- [RECORDS SUPPLIED]:
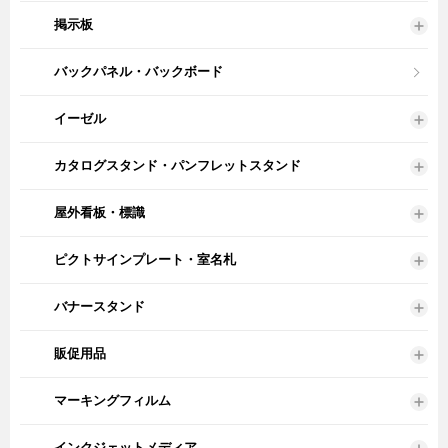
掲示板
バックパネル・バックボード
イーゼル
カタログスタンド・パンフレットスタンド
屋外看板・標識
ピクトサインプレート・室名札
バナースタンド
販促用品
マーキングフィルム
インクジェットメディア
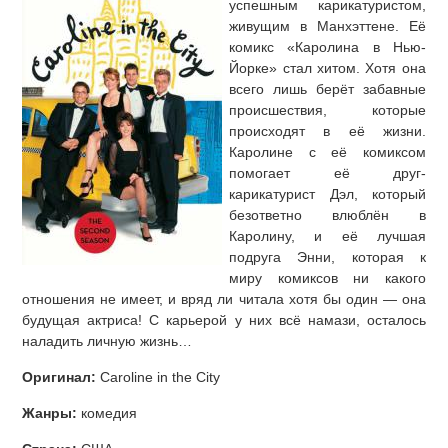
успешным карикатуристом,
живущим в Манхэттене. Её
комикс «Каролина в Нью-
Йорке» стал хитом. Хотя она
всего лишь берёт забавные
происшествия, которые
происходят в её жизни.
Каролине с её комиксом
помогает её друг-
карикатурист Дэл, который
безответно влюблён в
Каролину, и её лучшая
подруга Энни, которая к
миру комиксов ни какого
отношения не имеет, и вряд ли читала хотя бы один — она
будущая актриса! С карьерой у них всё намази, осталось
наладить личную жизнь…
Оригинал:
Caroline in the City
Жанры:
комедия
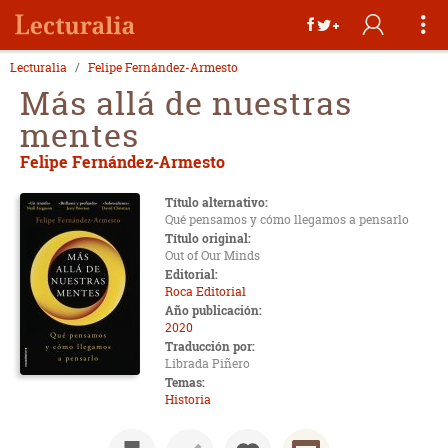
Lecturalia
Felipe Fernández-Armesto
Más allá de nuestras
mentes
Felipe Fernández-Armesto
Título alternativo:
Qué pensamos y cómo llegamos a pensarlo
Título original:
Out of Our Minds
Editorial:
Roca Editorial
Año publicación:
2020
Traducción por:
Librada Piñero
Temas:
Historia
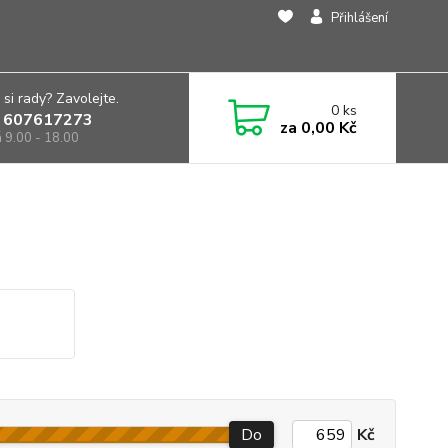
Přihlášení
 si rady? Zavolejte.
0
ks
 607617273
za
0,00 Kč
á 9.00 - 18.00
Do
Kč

- [DIRECTIVE]: Each line from the first line of the listing above through the line containing "Caroline in the City" is to be written out exactly, and the pictures are to be left out.

- [YOUR SOLUTION]:
掲示板
バックパネル・バックボード
イーゼル
カタログスタンド・パンフレットスタンド
屋外看板・標識
ピクトサインプレート・室名札
バナースタンド
販促用品
マーキングフィルム
インクジェットメディア
успешным карикатуристом,
живущим в Манхэттене. Её
комикс «Каролина в Нью-
Йорке» стал хитом. Хотя она
всего лишь берёт забавные
происшествия, которые
происходят в её жизни.
Каролине с её комиксом
помогает её друг-
карикатурист Дэл, который
безответно влюблён в
Каролину, и её лучшая
подруга Энни, которая к
миру комиксов ни какого
отношения не имеет, и вряд ли читала хотя бы один — она
будущая актриса! С карьерой у них всё намази, осталось
наладить личную жизнь…
Оригинал:
Caroline in the City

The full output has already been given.